───── Brontekst ─────

Heb jij dit seizoen al afgebeld ?

“Eén keer. Enkele weken geleden, omdat ik wat last had van mijn hamstring.”

Je bent zowaar een modelprof geworden.

“Ik besef dat je als profvoetballer weinig reden tot klagen hebt, terwijl er mensen zijn die van ’s morgens tot ’s avonds in een fabriek moeten werken.”

Je moeder is poetsvrouw, je vader landbouwmecanicien. Dat helpt om de luxe van het voetballersbestaan te relativeren ?

“Die bescheidenheid zit er ingebakken.”

Je zou natuurlijk ook extra kunnen profiteren van de weelde die je nu te beurt valt.

“Dat zit niet in de West-Vlaamse mentaliteit. Bij de nationale beloften zie je dat ook : de West-Vlamingen vallen wat uit de toon. Wij pronken niet graag met ons geld. Wij zullen eerder investeren in een huis en dan pas in een wagen,”

Met welke wagen rij jij ?

“Een Renault Clio van de club.”

Bij de beloften word je geconfronteerd met jongens van jouw leeftijd die bij Ajax, Rijsel en Fiorentina spelen. Hoe sta je daartegenover als jeugdproduct van Cercle Brugge ?

“In het begin keek je daar wel naar op, maar ondertussen vormen we al zolang dezelfde groep dat ik die jongens goed genoeg ken. Ook met de Walen heb ik een goed contact. Ik las onlangs een commentaar van Ibrahim Maaroufi dat de communautaire problemen bij de Belgen hem voor Marokko hebben doen kiezen, maar ik vraag me af waar hij dat haalt. Volgens mij was hij gewoon ontgoocheld dat hij niet opgeroepen werd voor het EK -21 in Nederland.”

West-Vlaamse boerenjongen

Vroeger had je Walter Mortelmans als makelaar. Nadat je hem aan de deur zette, verklaarde je dat je zonder kon. Ondertussen heb je met Guy Bonny toch weer een nieuwe zaakwaarnemer. Heb je ingezien hoe de voetbalwereld in elkaar zit ?

“Uiteindelijk kunnen makelaars veel voor je doen. Zij kunnen een beter contract voor je uit de brand slepen of ervoor zorgen dat je een mooie woonst toebedeeld krijgt.”

Zou jij zoals Nicolas Lombaerts voor een lucratief bod uit Rusland kiezen, ver weg van je vertrouwde omgeving ?

“Ik denk het wel. Dan bijt je op je tanden en kijk je wat vaker naar je bankrekening om je op te monteren.”

───── Verstrekte gegevens ─────

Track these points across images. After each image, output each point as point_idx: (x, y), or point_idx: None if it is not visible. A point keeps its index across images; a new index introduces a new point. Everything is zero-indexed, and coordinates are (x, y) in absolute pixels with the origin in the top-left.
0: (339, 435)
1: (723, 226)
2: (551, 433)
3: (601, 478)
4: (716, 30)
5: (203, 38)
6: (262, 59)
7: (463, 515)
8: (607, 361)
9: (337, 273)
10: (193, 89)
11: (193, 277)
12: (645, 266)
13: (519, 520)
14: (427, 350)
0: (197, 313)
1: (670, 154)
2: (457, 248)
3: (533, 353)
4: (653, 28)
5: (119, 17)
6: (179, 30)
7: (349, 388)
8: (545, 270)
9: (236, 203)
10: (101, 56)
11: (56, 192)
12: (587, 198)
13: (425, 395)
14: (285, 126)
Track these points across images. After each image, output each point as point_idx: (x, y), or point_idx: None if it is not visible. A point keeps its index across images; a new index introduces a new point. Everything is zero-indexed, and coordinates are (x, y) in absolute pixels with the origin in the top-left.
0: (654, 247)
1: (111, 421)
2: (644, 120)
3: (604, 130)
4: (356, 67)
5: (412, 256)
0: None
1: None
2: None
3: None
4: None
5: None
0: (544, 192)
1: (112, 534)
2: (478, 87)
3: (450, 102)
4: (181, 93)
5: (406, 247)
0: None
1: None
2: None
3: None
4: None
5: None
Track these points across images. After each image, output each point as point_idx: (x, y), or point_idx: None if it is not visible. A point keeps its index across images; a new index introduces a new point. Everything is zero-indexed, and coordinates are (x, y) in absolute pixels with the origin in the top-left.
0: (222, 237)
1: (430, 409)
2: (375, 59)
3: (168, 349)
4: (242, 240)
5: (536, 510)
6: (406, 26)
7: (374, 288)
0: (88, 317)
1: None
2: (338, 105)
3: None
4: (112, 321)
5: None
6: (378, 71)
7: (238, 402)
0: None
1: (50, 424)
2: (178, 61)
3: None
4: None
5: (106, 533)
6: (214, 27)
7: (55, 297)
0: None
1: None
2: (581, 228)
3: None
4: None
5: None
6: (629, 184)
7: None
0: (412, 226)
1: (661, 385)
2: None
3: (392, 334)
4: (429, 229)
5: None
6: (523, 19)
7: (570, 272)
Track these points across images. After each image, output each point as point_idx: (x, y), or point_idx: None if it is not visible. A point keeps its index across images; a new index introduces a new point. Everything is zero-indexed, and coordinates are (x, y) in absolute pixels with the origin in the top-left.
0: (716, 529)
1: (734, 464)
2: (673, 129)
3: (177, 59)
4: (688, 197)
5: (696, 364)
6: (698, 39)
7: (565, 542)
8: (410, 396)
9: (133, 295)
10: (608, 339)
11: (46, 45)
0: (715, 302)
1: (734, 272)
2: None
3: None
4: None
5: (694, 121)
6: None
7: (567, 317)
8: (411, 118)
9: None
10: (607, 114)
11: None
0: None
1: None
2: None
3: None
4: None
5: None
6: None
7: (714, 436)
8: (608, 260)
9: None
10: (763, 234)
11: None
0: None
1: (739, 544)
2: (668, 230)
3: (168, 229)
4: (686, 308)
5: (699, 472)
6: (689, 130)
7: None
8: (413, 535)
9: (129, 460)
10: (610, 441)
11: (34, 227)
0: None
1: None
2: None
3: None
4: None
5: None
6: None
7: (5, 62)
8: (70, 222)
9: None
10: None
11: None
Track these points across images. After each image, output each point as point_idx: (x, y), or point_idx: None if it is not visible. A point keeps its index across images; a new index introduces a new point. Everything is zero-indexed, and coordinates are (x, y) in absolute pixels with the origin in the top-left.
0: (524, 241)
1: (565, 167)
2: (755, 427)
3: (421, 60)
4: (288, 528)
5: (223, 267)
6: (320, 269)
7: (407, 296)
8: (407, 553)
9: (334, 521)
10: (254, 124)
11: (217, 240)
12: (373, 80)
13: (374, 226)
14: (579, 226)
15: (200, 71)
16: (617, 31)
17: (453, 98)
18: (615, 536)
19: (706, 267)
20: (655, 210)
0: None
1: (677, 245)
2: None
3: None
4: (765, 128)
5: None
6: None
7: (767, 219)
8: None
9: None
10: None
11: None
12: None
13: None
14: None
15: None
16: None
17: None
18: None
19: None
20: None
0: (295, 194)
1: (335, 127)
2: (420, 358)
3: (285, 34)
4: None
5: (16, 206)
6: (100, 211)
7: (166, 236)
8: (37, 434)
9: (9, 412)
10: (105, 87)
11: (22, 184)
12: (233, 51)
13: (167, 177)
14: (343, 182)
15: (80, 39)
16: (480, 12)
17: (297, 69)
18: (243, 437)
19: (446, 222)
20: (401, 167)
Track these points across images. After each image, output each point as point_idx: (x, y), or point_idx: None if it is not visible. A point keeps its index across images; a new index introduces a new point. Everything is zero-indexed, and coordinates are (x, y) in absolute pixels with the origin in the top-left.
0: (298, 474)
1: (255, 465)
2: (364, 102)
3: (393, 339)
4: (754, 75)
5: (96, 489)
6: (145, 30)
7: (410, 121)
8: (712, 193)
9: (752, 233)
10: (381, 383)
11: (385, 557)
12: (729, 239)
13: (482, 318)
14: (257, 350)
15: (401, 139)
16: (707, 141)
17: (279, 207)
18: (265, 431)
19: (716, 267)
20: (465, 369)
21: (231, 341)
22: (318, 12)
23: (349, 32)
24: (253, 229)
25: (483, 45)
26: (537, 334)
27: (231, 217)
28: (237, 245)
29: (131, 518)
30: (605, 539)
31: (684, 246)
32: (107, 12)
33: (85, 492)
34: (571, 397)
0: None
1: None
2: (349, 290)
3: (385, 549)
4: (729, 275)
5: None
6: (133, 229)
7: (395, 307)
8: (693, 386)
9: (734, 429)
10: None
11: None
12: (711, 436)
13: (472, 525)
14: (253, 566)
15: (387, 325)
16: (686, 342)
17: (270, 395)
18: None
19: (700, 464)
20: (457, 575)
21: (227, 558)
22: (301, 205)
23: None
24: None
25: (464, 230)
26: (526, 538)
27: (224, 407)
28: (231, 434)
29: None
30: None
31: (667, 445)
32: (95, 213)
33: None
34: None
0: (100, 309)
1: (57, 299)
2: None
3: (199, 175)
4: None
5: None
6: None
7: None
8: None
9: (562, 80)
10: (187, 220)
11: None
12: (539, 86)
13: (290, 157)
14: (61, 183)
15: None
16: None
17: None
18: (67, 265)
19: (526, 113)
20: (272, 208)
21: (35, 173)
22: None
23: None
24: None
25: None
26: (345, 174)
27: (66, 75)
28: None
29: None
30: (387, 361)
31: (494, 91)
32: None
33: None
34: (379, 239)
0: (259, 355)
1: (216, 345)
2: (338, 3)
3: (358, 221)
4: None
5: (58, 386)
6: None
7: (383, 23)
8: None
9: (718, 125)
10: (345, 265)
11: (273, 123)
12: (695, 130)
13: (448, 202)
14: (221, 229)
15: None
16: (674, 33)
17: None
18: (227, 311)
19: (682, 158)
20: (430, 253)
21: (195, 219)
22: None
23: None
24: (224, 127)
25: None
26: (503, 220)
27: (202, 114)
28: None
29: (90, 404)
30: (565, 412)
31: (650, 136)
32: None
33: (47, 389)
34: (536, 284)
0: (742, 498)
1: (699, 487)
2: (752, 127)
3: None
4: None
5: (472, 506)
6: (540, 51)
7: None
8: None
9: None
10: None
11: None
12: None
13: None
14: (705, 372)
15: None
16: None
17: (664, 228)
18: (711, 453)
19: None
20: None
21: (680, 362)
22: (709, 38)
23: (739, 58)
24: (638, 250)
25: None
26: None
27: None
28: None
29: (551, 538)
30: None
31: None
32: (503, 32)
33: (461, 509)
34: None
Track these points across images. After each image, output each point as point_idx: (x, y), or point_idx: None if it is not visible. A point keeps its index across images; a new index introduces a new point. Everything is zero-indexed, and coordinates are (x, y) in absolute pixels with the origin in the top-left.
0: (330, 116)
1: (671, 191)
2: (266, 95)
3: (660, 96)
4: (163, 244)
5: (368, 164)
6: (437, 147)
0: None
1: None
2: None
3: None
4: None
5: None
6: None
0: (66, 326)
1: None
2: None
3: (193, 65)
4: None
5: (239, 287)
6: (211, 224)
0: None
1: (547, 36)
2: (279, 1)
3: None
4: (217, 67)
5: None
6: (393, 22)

─────

**Te maken opdracht**
Geef aan met welke wagen de geïnterviewde voetballer volgens de brontekst rijdt.

**Uitgewerkte opdracht**
Met een Renault Clio van de club.